Suite Habana
por Marília Franco


O ser humano é denso, mas não impenetrável. Nenhuma contradição que não se possa esgarçar com um olhar curioso, delicado e amoroso.

Nenhum mistério que não se revele no gesto mais disfarçado, ante um olhar atento e interessado.

Ninguém é tão insignificante ou triste ou abandonado que não tenha um sonho, uma meta ou uma tarefa.

Os caminhos e os sentidos dessa consistência humana, no entanto, não se apresentam a uma mirada apressada ou pré-concebida.

A riqueza humana só se revela numa delicada construção de olhares e silêncios. Num mosaico que, peça por peça, cor por cor, traça os mapas de dores e sonhos, de amores e solidões e fé e persistência. De renúncia e generosidade. De companheirismo e aceitação.

Nenhuma densidade humana, no entanto, está descolada da paisagem física e social que define seus contornos. Mesmo para ser só é preciso que se perceba de quê se está isolado e deslocado.

Por outro lado são as densidades humanas que constroem a consistência histórica de um povo e de um país. E a riqueza se apresenta muito mais pela via das contradições que das unanimidades e convergências.

O uníssono de uma multidão de mãos balançando a mesma bandeirinha pode ser mais o tédio pátrio que a exaltação. Mas a corrente inquebrável de vigília solitária diante do símbolo em metal e calma, tece a bandeira da crença nos valores da paz e do amor, bandeira de uma pátria das almas, mais que dos territórios ou ideologias.

Como é possível que um cineasta documente em silêncio a vida e os sonhos de pessoas, com olhares entre tristes e vazios?

Como é possível que de ambientes carcomidos e precários, de fragmentos de gestos e buscas, de enquadramentos estáticos e parciais, emerjam carinho, dignidade e sonhos?

Como, num mundo dominado pelo estrondo da guerra e da paz, onde se faz alarde de notícias de bodas ou de morte, possa o cineasta fazer uma homenagem tão silenciosa e grandiosa ao seu povo e a sua pátria?

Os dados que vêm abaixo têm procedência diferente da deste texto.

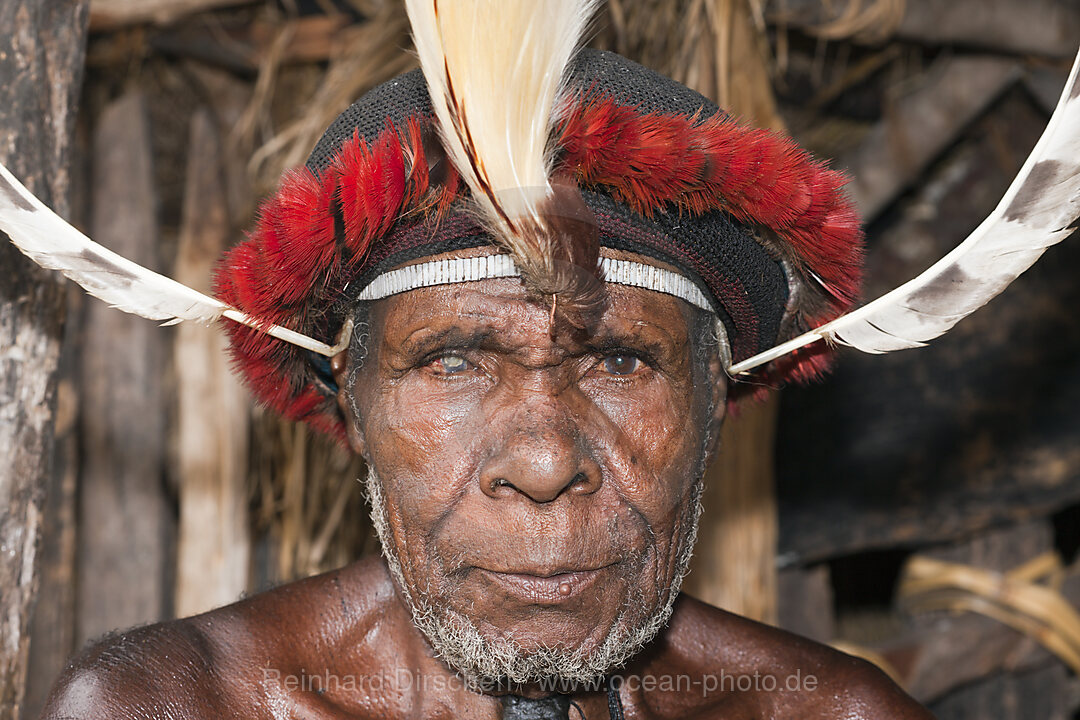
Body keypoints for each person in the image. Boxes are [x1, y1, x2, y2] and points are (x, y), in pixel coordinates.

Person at [36, 3, 933, 718]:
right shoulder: (177, 709)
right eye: (453, 363)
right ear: (352, 400)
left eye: (620, 363)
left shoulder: (835, 713)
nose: (544, 464)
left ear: (714, 398)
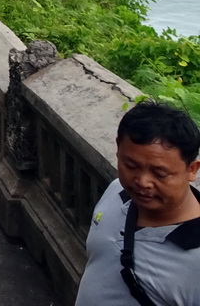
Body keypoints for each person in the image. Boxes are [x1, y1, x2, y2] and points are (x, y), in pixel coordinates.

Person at [75, 100, 200, 306]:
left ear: (192, 170)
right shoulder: (117, 191)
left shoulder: (195, 259)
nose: (142, 182)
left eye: (159, 173)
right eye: (130, 165)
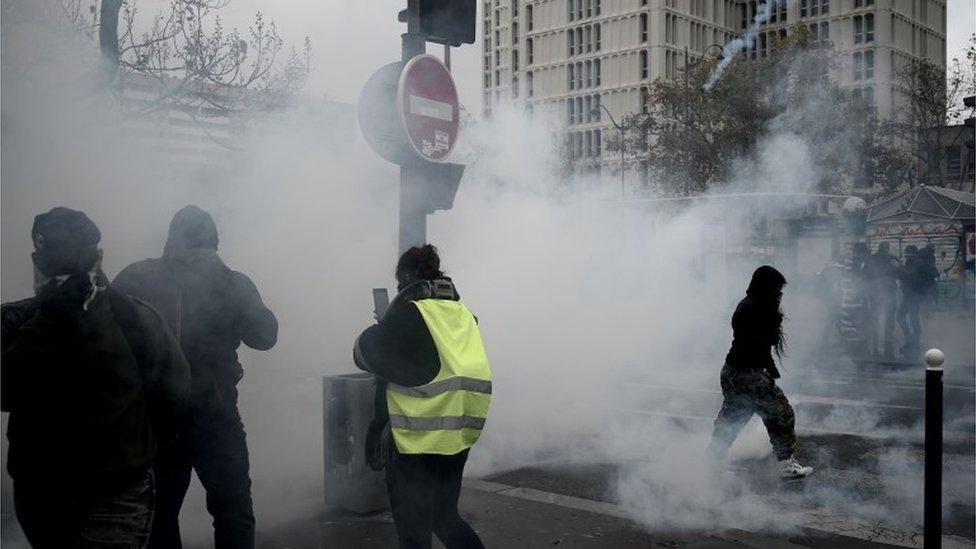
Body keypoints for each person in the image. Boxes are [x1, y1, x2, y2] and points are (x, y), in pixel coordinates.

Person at [2, 207, 190, 548]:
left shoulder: (17, 321)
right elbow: (172, 393)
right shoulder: (135, 317)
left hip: (52, 490)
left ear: (37, 262)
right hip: (111, 490)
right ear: (99, 257)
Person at [112, 206, 278, 549]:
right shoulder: (231, 282)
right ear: (214, 244)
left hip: (156, 420)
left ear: (171, 240)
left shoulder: (136, 277)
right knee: (232, 512)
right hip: (215, 418)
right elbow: (265, 336)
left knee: (159, 515)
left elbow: (108, 336)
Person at [354, 245, 490, 549]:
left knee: (413, 532)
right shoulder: (464, 314)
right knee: (444, 517)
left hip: (414, 441)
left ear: (405, 278)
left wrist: (387, 321)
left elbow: (363, 352)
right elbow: (433, 361)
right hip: (455, 437)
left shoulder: (409, 314)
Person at [707, 266, 813, 479]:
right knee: (781, 413)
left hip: (733, 370)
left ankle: (713, 460)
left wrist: (770, 369)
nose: (779, 293)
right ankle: (786, 465)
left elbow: (760, 344)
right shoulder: (758, 308)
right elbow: (762, 342)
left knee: (733, 416)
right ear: (766, 286)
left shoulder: (749, 304)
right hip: (748, 373)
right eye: (777, 288)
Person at [897, 245, 939, 359]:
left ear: (912, 254)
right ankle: (911, 341)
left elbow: (912, 277)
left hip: (914, 295)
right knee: (902, 317)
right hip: (909, 295)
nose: (906, 256)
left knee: (912, 320)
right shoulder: (912, 263)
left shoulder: (919, 263)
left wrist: (900, 270)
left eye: (907, 254)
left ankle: (914, 344)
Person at [865, 242, 900, 358]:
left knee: (874, 320)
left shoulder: (871, 259)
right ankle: (888, 351)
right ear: (888, 248)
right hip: (889, 292)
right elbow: (899, 274)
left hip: (875, 293)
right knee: (889, 322)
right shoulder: (892, 259)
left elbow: (865, 275)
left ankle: (874, 349)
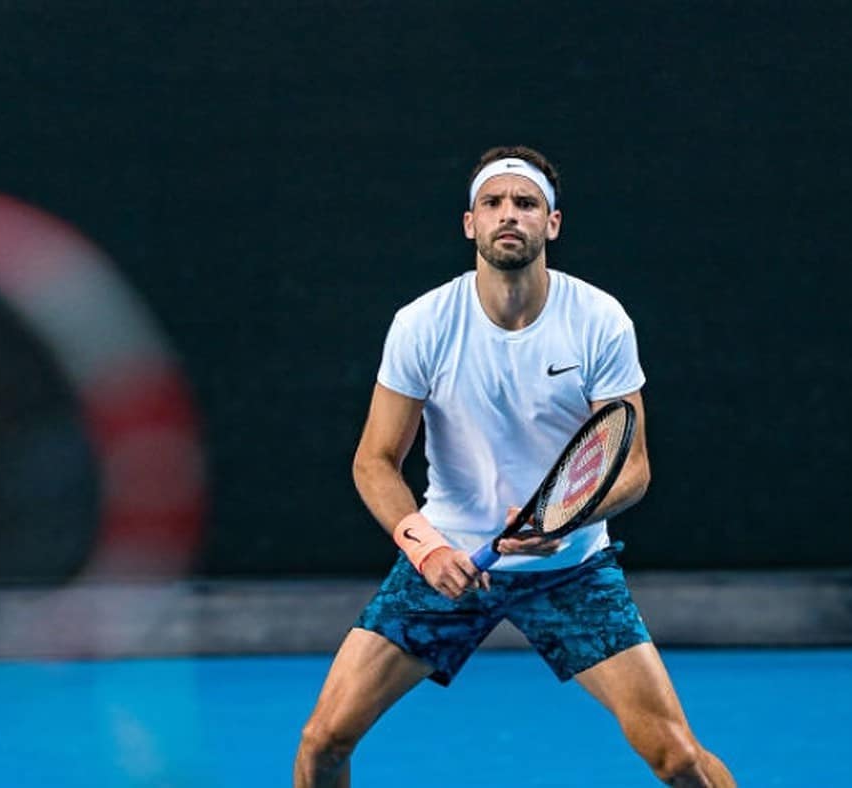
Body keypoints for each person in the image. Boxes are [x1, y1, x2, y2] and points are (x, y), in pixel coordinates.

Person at [294, 146, 735, 787]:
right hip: (447, 559)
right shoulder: (421, 325)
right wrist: (425, 548)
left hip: (571, 569)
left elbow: (633, 467)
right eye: (493, 203)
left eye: (526, 203)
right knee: (323, 742)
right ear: (469, 223)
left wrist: (570, 518)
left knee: (679, 758)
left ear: (550, 224)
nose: (509, 214)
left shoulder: (599, 321)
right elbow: (374, 462)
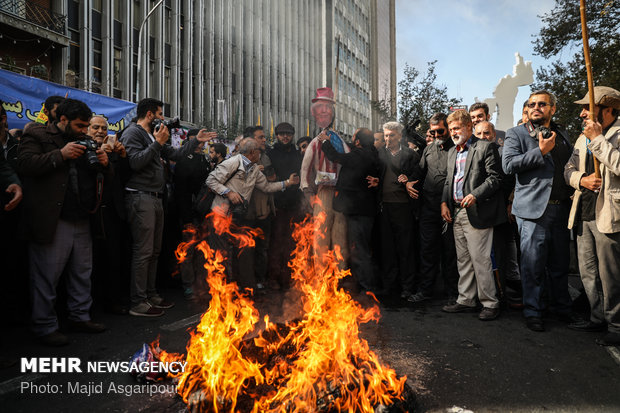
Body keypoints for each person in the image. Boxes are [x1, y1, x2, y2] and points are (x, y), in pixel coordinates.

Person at [18, 98, 108, 346]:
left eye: (86, 126)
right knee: (47, 275)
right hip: (52, 219)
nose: (84, 130)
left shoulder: (86, 141)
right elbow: (24, 165)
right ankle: (44, 326)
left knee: (82, 273)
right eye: (80, 126)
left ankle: (80, 316)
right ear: (63, 120)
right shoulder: (37, 135)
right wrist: (60, 154)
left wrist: (105, 163)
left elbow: (98, 176)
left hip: (82, 217)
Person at [121, 98, 213, 317]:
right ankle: (138, 301)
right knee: (143, 252)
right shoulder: (132, 133)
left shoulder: (153, 136)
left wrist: (194, 142)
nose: (163, 119)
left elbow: (176, 155)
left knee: (154, 251)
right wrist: (157, 144)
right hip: (140, 196)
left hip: (156, 197)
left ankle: (151, 294)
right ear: (150, 114)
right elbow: (135, 162)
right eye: (161, 114)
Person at [503, 90, 574, 332]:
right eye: (532, 104)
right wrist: (540, 151)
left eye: (542, 104)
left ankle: (562, 308)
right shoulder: (517, 134)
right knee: (532, 266)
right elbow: (508, 165)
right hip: (533, 212)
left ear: (552, 108)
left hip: (562, 209)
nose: (536, 108)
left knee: (560, 264)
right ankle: (533, 310)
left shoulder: (562, 133)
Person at [564, 86, 620, 346]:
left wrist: (599, 140)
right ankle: (597, 317)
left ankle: (617, 326)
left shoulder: (616, 133)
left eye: (588, 108)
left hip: (609, 215)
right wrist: (582, 180)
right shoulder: (581, 137)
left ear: (608, 110)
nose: (582, 114)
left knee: (611, 274)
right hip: (583, 213)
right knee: (588, 272)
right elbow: (568, 170)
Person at [206, 137, 299, 288]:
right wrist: (229, 193)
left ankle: (237, 287)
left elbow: (267, 187)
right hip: (221, 215)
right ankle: (220, 289)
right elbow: (211, 180)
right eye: (258, 151)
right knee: (220, 253)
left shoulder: (254, 169)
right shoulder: (233, 162)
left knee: (241, 251)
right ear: (251, 152)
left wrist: (287, 183)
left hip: (238, 216)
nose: (261, 153)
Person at [440, 110, 504, 321]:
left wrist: (475, 195)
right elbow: (449, 181)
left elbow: (495, 179)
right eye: (451, 130)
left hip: (477, 212)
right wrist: (443, 203)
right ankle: (466, 299)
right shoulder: (452, 152)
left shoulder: (485, 146)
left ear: (469, 127)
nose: (453, 133)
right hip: (456, 212)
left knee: (480, 259)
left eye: (457, 128)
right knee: (463, 259)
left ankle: (490, 303)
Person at [318, 128, 380, 293]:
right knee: (362, 248)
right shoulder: (372, 154)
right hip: (365, 210)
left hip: (359, 211)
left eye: (354, 137)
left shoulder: (359, 155)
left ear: (358, 142)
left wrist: (325, 140)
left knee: (360, 250)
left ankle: (367, 287)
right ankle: (365, 283)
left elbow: (336, 157)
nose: (352, 139)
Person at [410, 113, 459, 303]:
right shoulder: (428, 149)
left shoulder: (457, 148)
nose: (437, 135)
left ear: (447, 128)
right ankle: (425, 291)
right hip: (428, 210)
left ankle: (452, 294)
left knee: (450, 253)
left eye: (440, 131)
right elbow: (419, 172)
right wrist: (409, 182)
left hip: (450, 209)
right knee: (427, 251)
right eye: (433, 131)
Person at [87, 116, 132, 315]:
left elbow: (127, 177)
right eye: (95, 127)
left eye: (104, 128)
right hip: (90, 212)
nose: (100, 131)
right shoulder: (82, 148)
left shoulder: (114, 151)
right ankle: (91, 305)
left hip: (114, 212)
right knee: (91, 262)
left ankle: (113, 300)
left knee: (114, 258)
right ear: (87, 129)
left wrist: (121, 156)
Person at [474, 121, 522, 306]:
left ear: (494, 134)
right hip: (479, 213)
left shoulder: (503, 154)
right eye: (479, 134)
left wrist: (510, 203)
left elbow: (512, 181)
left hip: (500, 213)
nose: (483, 137)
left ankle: (504, 297)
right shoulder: (471, 153)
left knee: (502, 257)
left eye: (487, 133)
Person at [300, 87, 350, 263]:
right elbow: (304, 172)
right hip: (323, 194)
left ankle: (339, 275)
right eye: (321, 107)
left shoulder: (341, 142)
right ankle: (321, 278)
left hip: (341, 194)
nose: (324, 111)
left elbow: (348, 163)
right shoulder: (314, 143)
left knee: (340, 236)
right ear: (315, 113)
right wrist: (309, 195)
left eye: (328, 107)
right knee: (320, 237)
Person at [377, 121, 421, 299]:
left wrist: (408, 177)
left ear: (400, 136)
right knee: (387, 249)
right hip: (384, 207)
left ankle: (407, 287)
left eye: (392, 135)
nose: (388, 139)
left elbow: (419, 175)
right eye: (386, 135)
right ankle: (390, 287)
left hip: (404, 208)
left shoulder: (411, 155)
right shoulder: (379, 154)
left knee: (406, 248)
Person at [267, 123, 305, 290]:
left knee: (292, 243)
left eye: (288, 134)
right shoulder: (270, 153)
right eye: (281, 134)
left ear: (292, 135)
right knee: (276, 242)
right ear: (276, 135)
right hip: (277, 204)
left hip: (296, 204)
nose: (285, 137)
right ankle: (274, 278)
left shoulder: (298, 154)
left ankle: (289, 277)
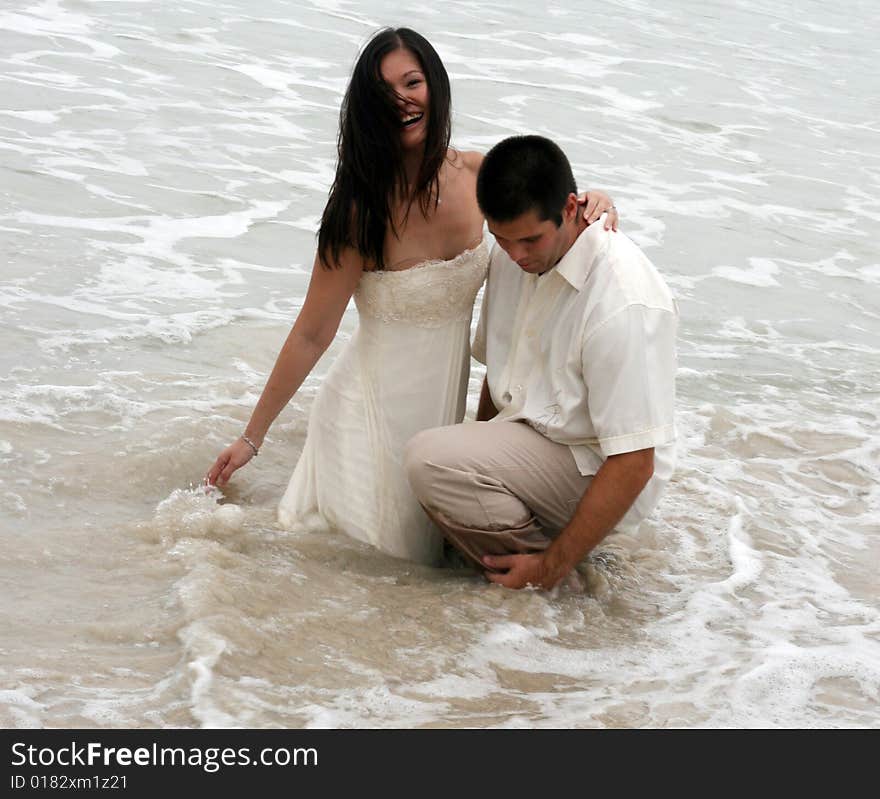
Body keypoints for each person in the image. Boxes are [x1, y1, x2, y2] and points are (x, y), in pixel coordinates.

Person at [206, 29, 618, 565]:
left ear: (435, 87)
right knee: (374, 573)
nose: (403, 101)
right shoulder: (359, 212)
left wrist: (600, 198)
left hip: (441, 421)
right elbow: (312, 332)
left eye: (414, 82)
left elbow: (548, 216)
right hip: (368, 417)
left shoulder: (477, 174)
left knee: (424, 562)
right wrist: (250, 439)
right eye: (385, 93)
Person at [404, 135, 677, 588]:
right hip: (540, 438)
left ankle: (554, 579)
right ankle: (533, 552)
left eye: (530, 239)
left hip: (598, 462)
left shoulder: (622, 298)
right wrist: (474, 456)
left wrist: (551, 568)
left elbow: (634, 460)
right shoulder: (512, 254)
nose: (517, 255)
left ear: (571, 209)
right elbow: (499, 374)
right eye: (503, 239)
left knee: (430, 461)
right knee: (440, 467)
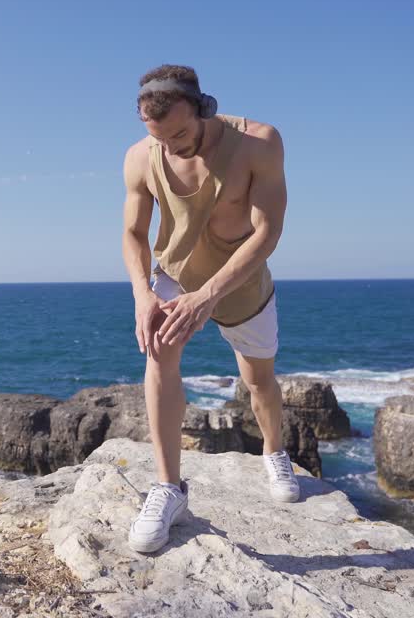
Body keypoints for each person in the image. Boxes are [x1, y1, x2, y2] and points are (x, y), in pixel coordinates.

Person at [120, 64, 298, 554]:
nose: (170, 147)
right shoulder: (140, 157)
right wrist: (142, 294)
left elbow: (268, 232)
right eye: (159, 137)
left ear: (205, 108)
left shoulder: (259, 142)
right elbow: (133, 233)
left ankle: (274, 451)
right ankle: (169, 488)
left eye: (179, 134)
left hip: (239, 277)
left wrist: (209, 295)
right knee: (158, 355)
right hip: (177, 272)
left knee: (258, 380)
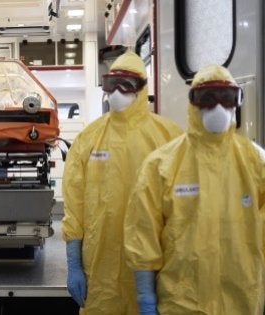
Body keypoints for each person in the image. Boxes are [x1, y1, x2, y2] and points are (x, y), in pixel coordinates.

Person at [124, 64, 265, 314]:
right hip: (181, 303)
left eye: (227, 98)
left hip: (243, 302)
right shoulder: (161, 165)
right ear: (192, 103)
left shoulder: (260, 165)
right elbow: (143, 234)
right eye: (206, 98)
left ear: (237, 103)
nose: (217, 107)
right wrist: (145, 296)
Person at [61, 51, 182, 314]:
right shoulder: (88, 139)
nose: (116, 92)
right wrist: (73, 263)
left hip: (155, 265)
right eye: (110, 84)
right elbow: (74, 202)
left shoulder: (169, 136)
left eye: (125, 85)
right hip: (100, 267)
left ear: (141, 88)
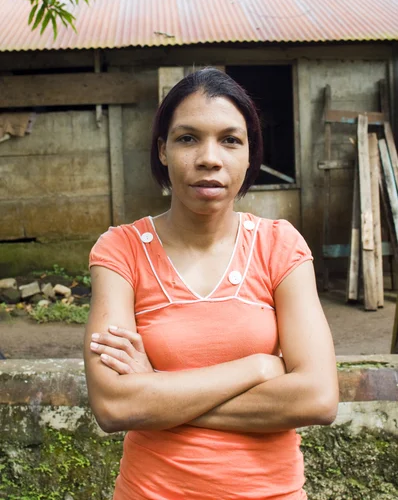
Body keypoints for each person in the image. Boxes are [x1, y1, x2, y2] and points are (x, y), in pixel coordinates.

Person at [84, 68, 339, 500]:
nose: (209, 158)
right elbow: (115, 406)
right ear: (162, 150)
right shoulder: (121, 251)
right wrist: (258, 368)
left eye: (229, 140)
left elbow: (317, 397)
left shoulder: (280, 245)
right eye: (187, 138)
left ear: (249, 153)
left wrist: (158, 391)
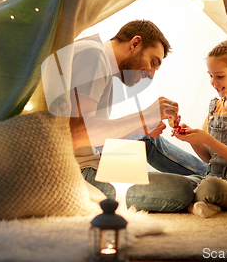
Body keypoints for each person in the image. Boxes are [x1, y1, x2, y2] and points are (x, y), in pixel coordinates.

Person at [65, 20, 208, 212]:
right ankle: (213, 182)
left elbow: (85, 130)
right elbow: (77, 135)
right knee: (182, 190)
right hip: (77, 173)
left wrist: (140, 126)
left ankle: (215, 178)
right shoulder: (94, 56)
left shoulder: (99, 57)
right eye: (152, 63)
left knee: (145, 137)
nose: (151, 74)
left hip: (89, 156)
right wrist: (144, 116)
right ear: (135, 43)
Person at [174, 39, 227, 218]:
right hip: (211, 175)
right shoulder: (215, 106)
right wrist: (191, 139)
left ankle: (194, 204)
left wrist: (207, 139)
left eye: (220, 76)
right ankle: (206, 204)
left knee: (210, 187)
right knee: (178, 184)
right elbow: (208, 157)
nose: (213, 82)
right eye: (210, 75)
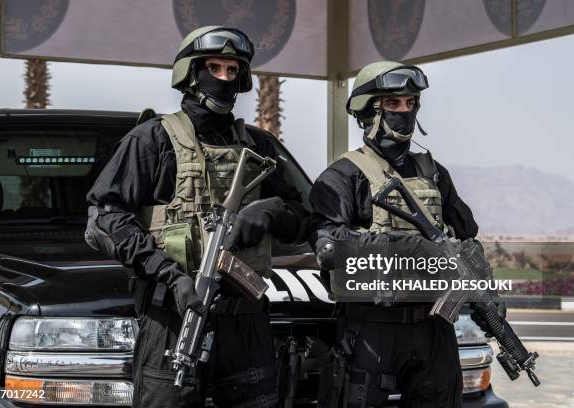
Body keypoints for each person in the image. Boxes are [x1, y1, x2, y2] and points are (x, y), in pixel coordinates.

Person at [85, 26, 307, 408]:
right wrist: (169, 275)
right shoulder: (152, 140)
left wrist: (267, 212)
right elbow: (105, 220)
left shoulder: (260, 146)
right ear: (191, 72)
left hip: (245, 323)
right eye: (213, 67)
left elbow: (306, 217)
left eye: (231, 70)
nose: (223, 78)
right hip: (174, 317)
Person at [310, 61, 489, 408]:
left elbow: (467, 240)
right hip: (372, 328)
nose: (404, 112)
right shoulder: (343, 176)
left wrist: (484, 287)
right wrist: (408, 246)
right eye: (393, 104)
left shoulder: (433, 173)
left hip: (434, 326)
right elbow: (329, 248)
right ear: (369, 111)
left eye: (411, 103)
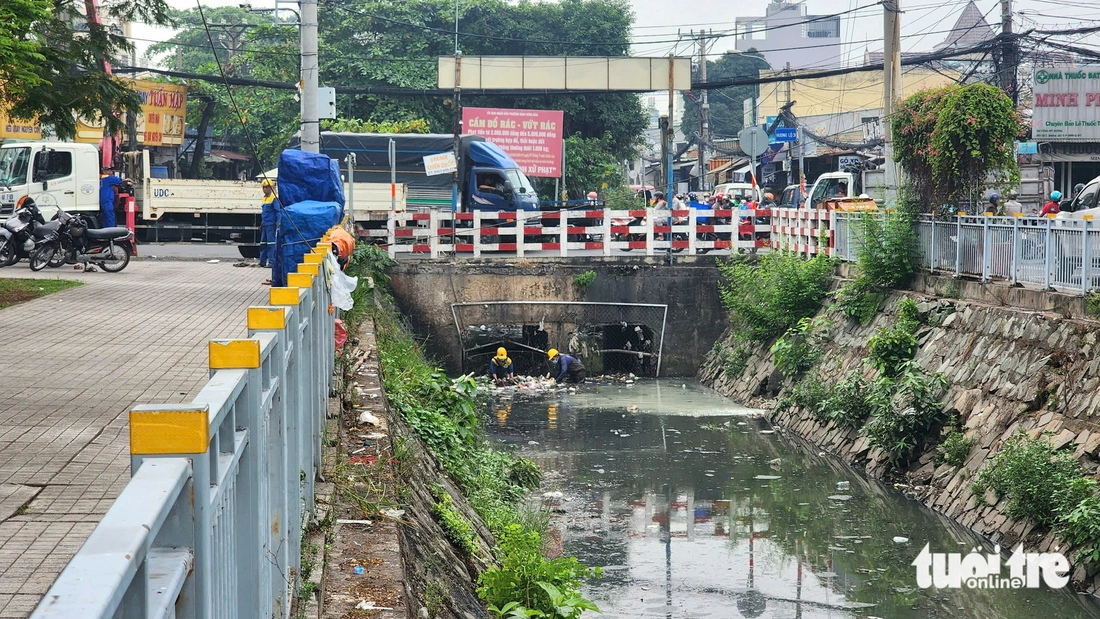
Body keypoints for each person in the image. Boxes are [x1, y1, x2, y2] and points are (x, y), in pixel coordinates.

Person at [259, 179, 277, 269]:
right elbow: (264, 212)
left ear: (271, 188)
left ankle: (271, 262)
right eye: (263, 187)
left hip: (271, 224)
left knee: (271, 243)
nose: (264, 189)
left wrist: (278, 222)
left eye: (266, 187)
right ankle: (262, 262)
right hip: (265, 224)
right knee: (263, 243)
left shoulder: (273, 198)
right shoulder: (264, 198)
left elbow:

Como pode caber toda a humanidade que trabalha, acolhe, vela, ousa, cria e tem esperança e sonhos, em tão poucos quarteirões da tão pequena Havana, da tão pequena Cuba?

Que mistério da raça humana ficou guardado nessa ilha anacrônica e eterna, nesse museu dos sonhos de algumas gerações, que pode estar a beira do estilhaçamento?

A silenciosa e eloqüente Suite, executada em imagens e silêncios por Fernando Perez, evidencia que naquela pequena pátria de poucas ruas pode estar guardado o patrimônio do melhor do homem.

Cada sonho sonhado e buscado, diligentemente em cada dia, nunca é motivo ou justificativa para a falta de solidariedade, compreensão e acolhimento. A realização de cada sonho individual está enquadrada pela razão da busca do bem de outro – filho, mãe, companheiro, amigo.

De que paisagem social ainda pode emergir essa grandeza humana, nesse alarido de buscas desenfreadas em que se têm transformado as "grandes cidades" de gentes do planeta?

Que bom que ainda temos sentidos para fruir e entender essa Suite de Fernando!